● Exercise
Output exactly the lines that run from the top of the entries to the line holding "подтверждается исследованными в", including both of those lines.

Transcribed page contents
┄┄┄┄┄┄

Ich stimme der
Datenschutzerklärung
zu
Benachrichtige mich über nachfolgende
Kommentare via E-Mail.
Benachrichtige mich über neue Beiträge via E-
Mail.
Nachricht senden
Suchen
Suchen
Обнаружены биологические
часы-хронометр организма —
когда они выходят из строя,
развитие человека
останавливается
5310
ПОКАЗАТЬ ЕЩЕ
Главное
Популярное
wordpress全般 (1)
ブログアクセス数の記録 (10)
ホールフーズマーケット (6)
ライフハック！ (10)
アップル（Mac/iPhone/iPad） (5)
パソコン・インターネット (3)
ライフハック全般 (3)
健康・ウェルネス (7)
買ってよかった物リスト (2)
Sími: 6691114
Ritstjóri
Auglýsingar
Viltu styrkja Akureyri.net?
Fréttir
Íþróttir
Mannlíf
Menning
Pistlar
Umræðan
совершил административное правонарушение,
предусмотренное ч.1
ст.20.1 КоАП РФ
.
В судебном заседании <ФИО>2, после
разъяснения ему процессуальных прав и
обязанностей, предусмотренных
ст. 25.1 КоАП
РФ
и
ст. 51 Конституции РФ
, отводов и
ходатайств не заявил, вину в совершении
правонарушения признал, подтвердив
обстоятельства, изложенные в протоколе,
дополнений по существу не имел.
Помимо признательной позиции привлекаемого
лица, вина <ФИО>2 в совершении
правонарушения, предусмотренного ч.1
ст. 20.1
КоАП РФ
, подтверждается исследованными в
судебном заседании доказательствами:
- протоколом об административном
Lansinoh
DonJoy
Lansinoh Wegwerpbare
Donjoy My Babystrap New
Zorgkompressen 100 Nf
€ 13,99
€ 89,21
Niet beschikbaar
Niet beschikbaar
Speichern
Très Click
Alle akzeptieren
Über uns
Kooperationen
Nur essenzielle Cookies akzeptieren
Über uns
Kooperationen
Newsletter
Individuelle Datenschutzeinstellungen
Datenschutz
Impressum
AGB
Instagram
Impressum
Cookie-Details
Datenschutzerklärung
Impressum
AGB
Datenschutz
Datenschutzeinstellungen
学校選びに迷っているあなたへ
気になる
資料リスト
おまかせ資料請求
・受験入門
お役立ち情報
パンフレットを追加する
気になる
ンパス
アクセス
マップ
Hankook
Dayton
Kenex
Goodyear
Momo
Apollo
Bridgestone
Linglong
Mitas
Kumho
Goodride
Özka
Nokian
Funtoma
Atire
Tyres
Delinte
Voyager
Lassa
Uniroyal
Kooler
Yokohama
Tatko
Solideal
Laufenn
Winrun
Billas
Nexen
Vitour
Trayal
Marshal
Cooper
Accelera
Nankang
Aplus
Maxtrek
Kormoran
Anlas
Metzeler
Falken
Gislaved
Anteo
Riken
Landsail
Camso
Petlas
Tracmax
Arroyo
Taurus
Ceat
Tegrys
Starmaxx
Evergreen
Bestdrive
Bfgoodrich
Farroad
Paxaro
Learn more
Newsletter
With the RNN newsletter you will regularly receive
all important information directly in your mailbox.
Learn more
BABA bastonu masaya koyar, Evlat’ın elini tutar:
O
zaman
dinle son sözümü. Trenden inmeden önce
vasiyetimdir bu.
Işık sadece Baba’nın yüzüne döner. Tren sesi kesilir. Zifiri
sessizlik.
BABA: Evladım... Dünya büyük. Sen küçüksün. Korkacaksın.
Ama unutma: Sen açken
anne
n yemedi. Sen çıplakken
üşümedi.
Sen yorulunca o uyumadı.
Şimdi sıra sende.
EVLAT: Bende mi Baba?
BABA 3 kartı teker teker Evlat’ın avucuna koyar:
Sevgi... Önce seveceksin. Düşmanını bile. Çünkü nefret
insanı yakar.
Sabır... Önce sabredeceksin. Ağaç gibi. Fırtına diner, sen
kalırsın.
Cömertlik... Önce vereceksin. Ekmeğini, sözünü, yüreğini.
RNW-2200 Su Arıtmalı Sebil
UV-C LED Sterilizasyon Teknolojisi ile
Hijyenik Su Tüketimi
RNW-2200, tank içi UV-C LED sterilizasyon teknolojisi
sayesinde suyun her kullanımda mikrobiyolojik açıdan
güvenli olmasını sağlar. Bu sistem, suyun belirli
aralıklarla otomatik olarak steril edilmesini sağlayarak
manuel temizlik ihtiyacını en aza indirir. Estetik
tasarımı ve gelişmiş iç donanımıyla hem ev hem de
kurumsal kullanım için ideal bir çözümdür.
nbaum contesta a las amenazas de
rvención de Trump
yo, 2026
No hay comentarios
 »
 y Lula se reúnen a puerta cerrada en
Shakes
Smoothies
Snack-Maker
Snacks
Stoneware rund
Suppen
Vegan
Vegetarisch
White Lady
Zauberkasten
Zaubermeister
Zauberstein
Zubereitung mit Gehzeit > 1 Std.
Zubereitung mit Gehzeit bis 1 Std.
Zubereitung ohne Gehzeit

┄┄┄┄┄┄

● Result of this exercise
Ich stimme der
Datenschutzerklärung
zu
Benachrichtige mich über nachfolgende
Kommentare via E-Mail.
Benachrichtige mich über neue Beiträge via E-
Mail.
Nachricht senden
Suchen
Suchen
Обнаружены биологические
часы-хронометр организма —
когда они выходят из строя,
развитие человека
останавливается
5310
ПОКАЗАТЬ ЕЩЕ
Главное
Популярное
wordpress全般 (1)
ブログアクセス数の記録 (10)
ホールフーズマーケット (6)
ライフハック！ (10)
アップル（Mac/iPhone/iPad） (5)
パソコン・インターネット (3)
ライフハック全般 (3)
健康・ウェルネス (7)
買ってよかった物リスト (2)
Sími: 6691114
Ritstjóri
Auglýsingar
Viltu styrkja Akureyri.net?
Fréttir
Íþróttir
Mannlíf
Menning
Pistlar
Umræðan
совершил административное правонарушение,
предусмотренное ч.1
ст.20.1 КоАП РФ
.
В судебном заседании <ФИО>2, после
разъяснения ему процессуальных прав и
обязанностей, предусмотренных
ст. 25.1 КоАП
РФ
и
ст. 51 Конституции РФ
, отводов и
ходатайств не заявил, вину в совершении
правонарушения признал, подтвердив
обстоятельства, изложенные в протоколе,
дополнений по существу не имел.
Помимо признательной позиции привлекаемого
лица, вина <ФИО>2 в совершении
правонарушения, предусмотренного ч.1
ст. 20.1
КоАП РФ
, подтверждается исследованными в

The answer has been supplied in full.